• Data under study:
•••
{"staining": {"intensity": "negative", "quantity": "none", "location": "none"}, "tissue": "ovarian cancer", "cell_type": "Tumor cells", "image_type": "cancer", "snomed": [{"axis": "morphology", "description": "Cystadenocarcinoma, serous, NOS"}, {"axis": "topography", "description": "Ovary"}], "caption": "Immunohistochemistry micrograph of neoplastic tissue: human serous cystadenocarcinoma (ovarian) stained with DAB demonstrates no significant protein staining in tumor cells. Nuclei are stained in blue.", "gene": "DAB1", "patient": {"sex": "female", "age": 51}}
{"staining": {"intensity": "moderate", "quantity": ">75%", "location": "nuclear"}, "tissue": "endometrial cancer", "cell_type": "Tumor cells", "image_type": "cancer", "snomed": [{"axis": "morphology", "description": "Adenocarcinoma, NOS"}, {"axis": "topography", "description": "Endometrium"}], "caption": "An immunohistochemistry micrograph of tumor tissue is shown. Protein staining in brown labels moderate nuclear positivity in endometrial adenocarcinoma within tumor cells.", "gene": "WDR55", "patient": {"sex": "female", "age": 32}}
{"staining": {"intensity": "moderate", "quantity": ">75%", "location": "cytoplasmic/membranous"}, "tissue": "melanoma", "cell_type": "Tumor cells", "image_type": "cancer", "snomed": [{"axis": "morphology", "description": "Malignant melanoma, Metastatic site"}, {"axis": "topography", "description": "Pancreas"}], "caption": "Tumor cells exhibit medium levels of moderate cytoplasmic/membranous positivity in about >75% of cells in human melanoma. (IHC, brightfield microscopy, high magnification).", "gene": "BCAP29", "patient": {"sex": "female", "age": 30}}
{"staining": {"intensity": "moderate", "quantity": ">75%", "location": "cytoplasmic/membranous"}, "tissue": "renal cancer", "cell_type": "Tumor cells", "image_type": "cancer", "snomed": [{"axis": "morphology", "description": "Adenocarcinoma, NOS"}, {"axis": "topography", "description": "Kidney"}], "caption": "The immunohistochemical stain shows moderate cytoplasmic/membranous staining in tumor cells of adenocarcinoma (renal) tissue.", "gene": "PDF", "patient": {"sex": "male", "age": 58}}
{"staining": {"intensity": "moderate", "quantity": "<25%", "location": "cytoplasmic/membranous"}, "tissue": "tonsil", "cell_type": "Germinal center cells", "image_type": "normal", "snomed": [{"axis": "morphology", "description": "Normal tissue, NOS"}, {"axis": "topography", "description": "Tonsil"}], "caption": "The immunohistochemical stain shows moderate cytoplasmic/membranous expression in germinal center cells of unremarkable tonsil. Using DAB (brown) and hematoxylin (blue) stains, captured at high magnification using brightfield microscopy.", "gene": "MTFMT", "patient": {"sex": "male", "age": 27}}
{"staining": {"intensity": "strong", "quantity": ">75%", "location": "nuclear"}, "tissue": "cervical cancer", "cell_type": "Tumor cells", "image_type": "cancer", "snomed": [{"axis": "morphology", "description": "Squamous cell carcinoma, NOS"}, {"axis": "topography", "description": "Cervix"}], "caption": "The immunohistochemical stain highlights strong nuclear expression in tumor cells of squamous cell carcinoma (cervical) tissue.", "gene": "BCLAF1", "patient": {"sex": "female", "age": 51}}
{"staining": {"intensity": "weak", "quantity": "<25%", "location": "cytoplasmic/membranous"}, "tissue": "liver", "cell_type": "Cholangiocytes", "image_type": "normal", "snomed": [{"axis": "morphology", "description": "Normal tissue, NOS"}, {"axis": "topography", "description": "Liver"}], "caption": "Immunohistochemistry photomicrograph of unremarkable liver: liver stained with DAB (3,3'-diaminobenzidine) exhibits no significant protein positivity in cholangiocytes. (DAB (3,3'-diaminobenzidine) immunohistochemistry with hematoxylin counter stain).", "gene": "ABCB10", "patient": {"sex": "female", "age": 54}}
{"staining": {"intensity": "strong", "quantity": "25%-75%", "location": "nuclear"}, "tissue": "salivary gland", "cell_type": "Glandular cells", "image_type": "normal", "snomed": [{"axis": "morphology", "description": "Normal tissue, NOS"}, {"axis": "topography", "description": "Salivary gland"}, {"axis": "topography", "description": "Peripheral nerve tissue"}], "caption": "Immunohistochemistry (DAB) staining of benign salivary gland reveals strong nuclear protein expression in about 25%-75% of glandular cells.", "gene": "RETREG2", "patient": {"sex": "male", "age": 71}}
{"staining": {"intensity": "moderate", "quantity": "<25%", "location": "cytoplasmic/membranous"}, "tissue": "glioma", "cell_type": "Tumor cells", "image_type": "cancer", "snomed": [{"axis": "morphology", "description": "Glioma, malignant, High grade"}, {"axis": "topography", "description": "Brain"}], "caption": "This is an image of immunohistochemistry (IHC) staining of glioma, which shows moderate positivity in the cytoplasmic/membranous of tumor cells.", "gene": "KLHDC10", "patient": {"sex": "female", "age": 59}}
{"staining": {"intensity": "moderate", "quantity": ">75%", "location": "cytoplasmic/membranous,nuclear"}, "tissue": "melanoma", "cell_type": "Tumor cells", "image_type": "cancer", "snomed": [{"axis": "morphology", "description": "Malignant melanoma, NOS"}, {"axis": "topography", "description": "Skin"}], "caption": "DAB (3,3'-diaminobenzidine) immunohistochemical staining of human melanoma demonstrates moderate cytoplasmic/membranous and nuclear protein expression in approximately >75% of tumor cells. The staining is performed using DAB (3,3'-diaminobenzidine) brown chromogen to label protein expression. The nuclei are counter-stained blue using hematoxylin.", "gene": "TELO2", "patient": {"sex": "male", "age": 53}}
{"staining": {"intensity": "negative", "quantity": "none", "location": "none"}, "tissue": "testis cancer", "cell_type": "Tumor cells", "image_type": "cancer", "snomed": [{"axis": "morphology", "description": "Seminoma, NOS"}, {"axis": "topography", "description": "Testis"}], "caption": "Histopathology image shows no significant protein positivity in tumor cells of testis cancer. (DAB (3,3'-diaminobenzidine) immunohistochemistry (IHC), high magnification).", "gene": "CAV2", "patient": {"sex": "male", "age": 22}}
•••
• Problem description: Exactly as given, please retype all the entries.

• Task solution:
{"staining": {"intensity": "negative", "quantity": "none", "location": "none"}, "tissue": "ovarian cancer", "cell_type": "Tumor cells", "image_type": "cancer", "snomed": [{"axis": "morphology", "description": "Cystadenocarcinoma, serous, NOS"}, {"axis": "topography", "description": "Ovary"}], "caption": "Immunohistochemistry micrograph of neoplastic tissue: human serous cystadenocarcinoma (ovarian) stained with DAB demonstrates no significant protein staining in tumor cells. Nuclei are stained in blue.", "gene": "DAB1", "patient": {"sex": "female", "age": 51}}
{"staining": {"intensity": "moderate", "quantity": ">75%", "location": "nuclear"}, "tissue": "endometrial cancer", "cell_type": "Tumor cells", "image_type": "cancer", "snomed": [{"axis": "morphology", "description": "Adenocarcinoma, NOS"}, {"axis": "topography", "description": "Endometrium"}], "caption": "An immunohistochemistry micrograph of tumor tissue is shown. Protein staining in brown labels moderate nuclear positivity in endometrial adenocarcinoma within tumor cells.", "gene": "WDR55", "patient": {"sex": "female", "age": 32}}
{"staining": {"intensity": "moderate", "quantity": ">75%", "location": "cytoplasmic/membranous"}, "tissue": "melanoma", "cell_type": "Tumor cells", "image_type": "cancer", "snomed": [{"axis": "morphology", "description": "Malignant melanoma, Metastatic site"}, {"axis": "topography", "description": "Pancreas"}], "caption": "Tumor cells exhibit medium levels of moderate cytoplasmic/membranous positivity in about >75% of cells in human melanoma. (IHC, brightfield microscopy, high magnification).", "gene": "BCAP29", "patient": {"sex": "female", "age": 30}}
{"staining": {"intensity": "moderate", "quantity": ">75%", "location": "cytoplasmic/membranous"}, "tissue": "renal cancer", "cell_type": "Tumor cells", "image_type": "cancer", "snomed": [{"axis": "morphology", "description": "Adenocarcinoma, NOS"}, {"axis": "topography", "description": "Kidney"}], "caption": "The immunohistochemical stain shows moderate cytoplasmic/membranous staining in tumor cells of adenocarcinoma (renal) tissue.", "gene": "PDF", "patient": {"sex": "male", "age": 58}}
{"staining": {"intensity": "moderate", "quantity": "<25%", "location": "cytoplasmic/membranous"}, "tissue": "tonsil", "cell_type": "Germinal center cells", "image_type": "normal", "snomed": [{"axis": "morphology", "description": "Normal tissue, NOS"}, {"axis": "topography", "description": "Tonsil"}], "caption": "The immunohistochemical stain shows moderate cytoplasmic/membranous expression in germinal center cells of unremarkable tonsil. Using DAB (brown) and hematoxylin (blue) stains, captured at high magnification using brightfield microscopy.", "gene": "MTFMT", "patient": {"sex": "male", "age": 27}}
{"staining": {"intensity": "strong", "quantity": ">75%", "location": "nuclear"}, "tissue": "cervical cancer", "cell_type": "Tumor cells", "image_type": "cancer", "snomed": [{"axis": "morphology", "description": "Squamous cell carcinoma, NOS"}, {"axis": "topography", "description": "Cervix"}], "caption": "The immunohistochemical stain highlights strong nuclear expression in tumor cells of squamous cell carcinoma (cervical) tissue.", "gene": "BCLAF1", "patient": {"sex": "female", "age": 51}}
{"staining": {"intensity": "weak", "quantity": "<25%", "location": "cytoplasmic/membranous"}, "tissue": "liver", "cell_type": "Cholangiocytes", "image_type": "normal", "snomed": [{"axis": "morphology", "description": "Normal tissue, NOS"}, {"axis": "topography", "description": "Liver"}], "caption": "Immunohistochemistry photomicrograph of unremarkable liver: liver stained with DAB (3,3'-diaminobenzidine) exhibits no significant protein positivity in cholangiocytes. (DAB (3,3'-diaminobenzidine) immunohistochemistry with hematoxylin counter stain).", "gene": "ABCB10", "patient": {"sex": "female", "age": 54}}
{"staining": {"intensity": "strong", "quantity": "25%-75%", "location": "nuclear"}, "tissue": "salivary gland", "cell_type": "Glandular cells", "image_type": "normal", "snomed": [{"axis": "morphology", "description": "Normal tissue, NOS"}, {"axis": "topography", "description": "Salivary gland"}, {"axis": "topography", "description": "Peripheral nerve tissue"}], "caption": "Immunohistochemistry (DAB) staining of benign salivary gland reveals strong nuclear protein expression in about 25%-75% of glandular cells.", "gene": "RETREG2", "patient": {"sex": "male", "age": 71}}
{"staining": {"intensity": "moderate", "quantity": "<25%", "location": "cytoplasmic/membranous"}, "tissue": "glioma", "cell_type": "Tumor cells", "image_type": "cancer", "snomed": [{"axis": "morphology", "description": "Glioma, malignant, High grade"}, {"axis": "topography", "description": "Brain"}], "caption": "This is an image of immunohistochemistry (IHC) staining of glioma, which shows moderate positivity in the cytoplasmic/membranous of tumor cells.", "gene": "KLHDC10", "patient": {"sex": "female", "age": 59}}
{"staining": {"intensity": "moderate", "quantity": ">75%", "location": "cytoplasmic/membranous,nuclear"}, "tissue": "melanoma", "cell_type": "Tumor cells", "image_type": "cancer", "snomed": [{"axis": "morphology", "description": "Malignant melanoma, NOS"}, {"axis": "topography", "description": "Skin"}], "caption": "DAB (3,3'-diaminobenzidine) immunohistochemical staining of human melanoma demonstrates moderate cytoplasmic/membranous and nuclear protein expression in approximately >75% of tumor cells. The staining is performed using DAB (3,3'-diaminobenzidine) brown chromogen to label protein expression. The nuclei are counter-stained blue using hematoxylin.", "gene": "TELO2", "patient": {"sex": "male", "age": 53}}
{"staining": {"intensity": "negative", "quantity": "none", "location": "none"}, "tissue": "testis cancer", "cell_type": "Tumor cells", "image_type": "cancer", "snomed": [{"axis": "morphology", "description": "Seminoma, NOS"}, {"axis": "topography", "description": "Testis"}], "caption": "Histopathology image shows no significant protein positivity in tumor cells of testis cancer. (DAB (3,3'-diaminobenzidine) immunohistochemistry (IHC), high magnification).", "gene": "CAV2", "patient": {"sex": "male", "age": 22}}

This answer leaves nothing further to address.